A Review of Galaxy Love
The 92-year-old secular rabbi of American poetry, ferocious and funny as ever.
Not only does it beggar belief that a writer Gerald Stern's age remains both prolific and vital, but the Pittsburgh native's strongest poems' cantankerous refusal to tame rage into annoyance or exaltation into enjoyment stands as a rebuke to anyone who prefers art to behave itself – if such can rightly be called "art." I know devoted readers of poetry who have long disapproved of Stern's devil-may-care tone, sometime lack of rhetorical coherence, relentless name-dropping, and obsessional subject matter – black locusts, dead insects, long-gone political movements, and what he called in "The Dancing," one of his best-known poems, "beautiful filthy Pittsburgh, home/of the evil Mellons."
The thing is, they're correct, these readers, correct as far as correctness goes. Too often in Stern's recent collections, the poems hit their Stern-esque marks, giving his people exactly what he's taught them to expect, the poet finally easing into his La-Z-Boy after one of the last half-century's great runs of excellence.

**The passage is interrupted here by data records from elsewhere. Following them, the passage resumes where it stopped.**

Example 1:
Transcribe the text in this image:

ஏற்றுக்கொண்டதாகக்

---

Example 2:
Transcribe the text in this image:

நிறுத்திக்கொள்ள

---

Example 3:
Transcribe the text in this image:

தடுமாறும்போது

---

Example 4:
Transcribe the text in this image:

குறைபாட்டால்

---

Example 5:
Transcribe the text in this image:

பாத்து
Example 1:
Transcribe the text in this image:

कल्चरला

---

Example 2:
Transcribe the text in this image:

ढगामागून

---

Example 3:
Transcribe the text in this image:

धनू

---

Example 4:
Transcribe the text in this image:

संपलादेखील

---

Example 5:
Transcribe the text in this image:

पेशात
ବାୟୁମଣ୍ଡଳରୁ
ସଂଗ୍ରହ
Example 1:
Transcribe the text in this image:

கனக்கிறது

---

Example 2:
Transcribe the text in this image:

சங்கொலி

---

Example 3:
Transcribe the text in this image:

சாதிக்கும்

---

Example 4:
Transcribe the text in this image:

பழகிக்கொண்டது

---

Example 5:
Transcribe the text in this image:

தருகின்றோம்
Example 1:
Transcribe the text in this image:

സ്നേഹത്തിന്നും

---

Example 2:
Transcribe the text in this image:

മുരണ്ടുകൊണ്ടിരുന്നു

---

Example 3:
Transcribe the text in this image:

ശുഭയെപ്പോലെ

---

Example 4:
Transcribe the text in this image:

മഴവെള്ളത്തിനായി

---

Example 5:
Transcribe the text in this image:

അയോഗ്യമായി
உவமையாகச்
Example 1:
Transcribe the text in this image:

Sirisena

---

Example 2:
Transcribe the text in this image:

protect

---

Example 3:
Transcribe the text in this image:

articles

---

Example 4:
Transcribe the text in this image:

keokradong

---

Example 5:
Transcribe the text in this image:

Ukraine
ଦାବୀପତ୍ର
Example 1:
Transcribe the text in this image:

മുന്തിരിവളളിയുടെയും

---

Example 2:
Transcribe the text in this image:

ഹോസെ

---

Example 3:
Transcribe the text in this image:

Like all his best work, Galaxy Love once more gives us Stern in all his sprawling, polymathic, harshly compassionate contrariness. In poems that range from tender lyrics like the title poem (in which the speaker turns "the light off with the right/hand and gather[s]" the loved one "in close with the wrong") to self-lacerating elegies like "Bastards" to "Ecstasy," a poem whose gravitational field holds Hedy Lamarr, "Toyotas and Chevys," "the reason broken glass wouldn't do," and "a boundless absorption of the world" in nested orbits, to how "Poverty" in line after line yields paradoxical riches, Stern proves once again he's a consummate trickster, our latter-day Walt Whitman, and a contemporary Isaiah, even as he keeps arguing with every prophet you can name. His work here feeds the imagination as surely as the potatoes feed the speaker of "Pittsburgh Sun-Telegraph, 1939":
The one thing that kept me going above all else
were the potatoes we roasted in the burning ash
and for their sake I made one trip too many
on the three-bladed sled.
For me, Gerald Stern is one of a dozen or so writers absolutely necessary to living. His work has long since convinced me to forgive ahead of time whatever failures or flaws may come. Stern's poems could not have been made by anyone else, and very few practitioners of any art can say that.
Galaxy Love, by Gerald Stern, W.W. Norton & Co., 2017, 124pp., $25.95
The poems in John Repp's most recent chapbook (Music Over the Water, Alice Greene & Co., 2013) are set in or near Presque Isle State Park. He coordinates the Writing Concentration at Edinboro University and teaches courses in every genre the Concentration offers.